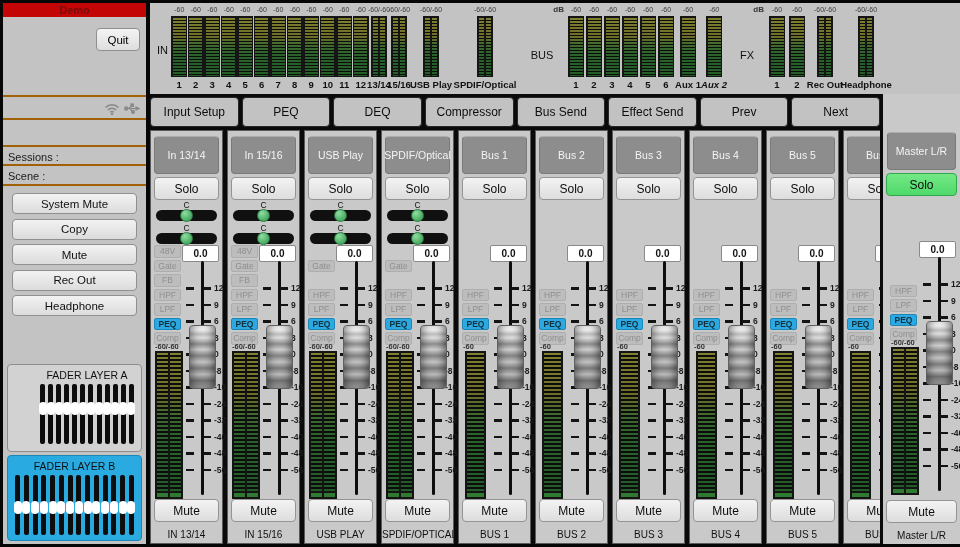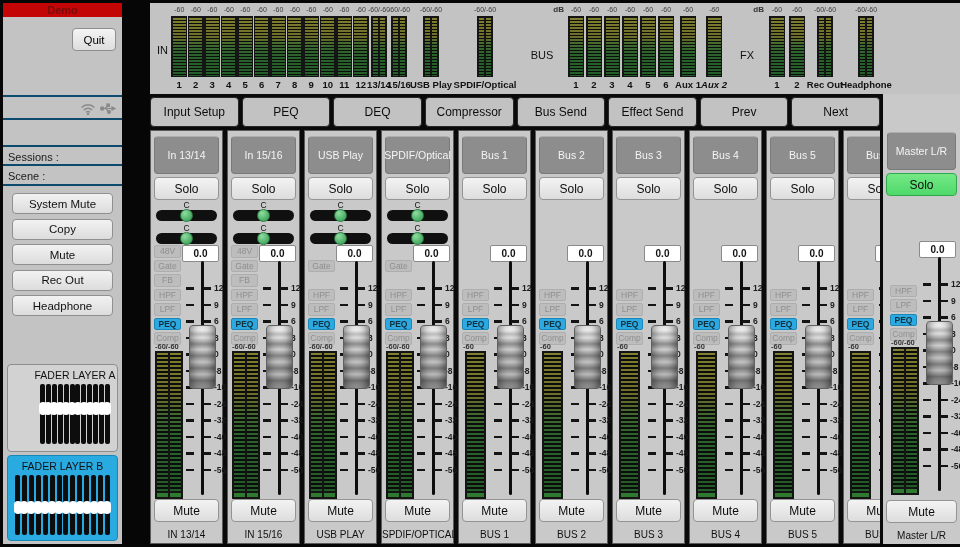--- a/index.html
+++ b/index.html
@@ -2,25 +2,25 @@
 <html><head>
 <meta charset="utf-8">
 <style>
   * { margin:0; padding:0; box-sizing:border-box; }
   html,body { background:#000; }
   .app { position:relative; width:960px; height:547px; background:#060606;
          font-family:"Liberation Sans", sans-serif; overflow:hidden;
          -webkit-user-select:none; user-select:none; }
 
   
-  .sidebar { position:absolute; left:3px; top:3px; width:119px; height:541px; background:#c3c3c3; }
+  .sidebar { position:absolute; left:3px; top:3px; width:143px; height:541px; background:#c3c3c3; }
   .titlebar { position:absolute; top:0; left:0; right:0; height:14px; background:#c30505;
               display:flex; align-items:center; justify-content:center;
               color:#7c0b0b; font-size:11px; font-weight:bold; }
-  .side-sec { position:absolute; left:0; right:0; border-bottom:2px solid #0c4a6e; }
+  .side-sec { position:absolute; left:0; right:0; border-bottom:2px solid #a16207; }
   .sec-quit { top:14px; height:80px; }
   .quit-btn { position:absolute; right:6px; top:11px; width:44px; height:23px;
               background:linear-gradient(#f4f4f4,#dedede); border:1px solid #8f8f8f; border-radius:4px;
               font-size:11.5px; display:flex; align-items:center; justify-content:center; }
   .sec-icons { top:96px; height:21px; display:flex; align-items:center; justify-content:flex-end; gap:4px; padding-right:5px; }
   .sec-blank { top:119px; height:25px; }
   .sec-row   { display:flex; align-items:center; padding-left:5px; font-size:11px; color:#1a1a1a; }
   .sec-sessions { top:146px; height:17px; }
   .sec-scene    { top:165px; height:18px; }
   .side-buttons { position:absolute; top:186px; left:0; right:0; height:174px;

# Work required
Which lines above hold the string "size"? Copy every one of them.

# Task response
               color:#7c0b0b; font-size:11px; font-weight:bold; }
               font-size:11.5px; display:flex; align-items:center; justify-content:center; }
   .sec-row   { display:flex; align-items:center; padding-left:5px; font-size:11px; color:#1a1a1a; }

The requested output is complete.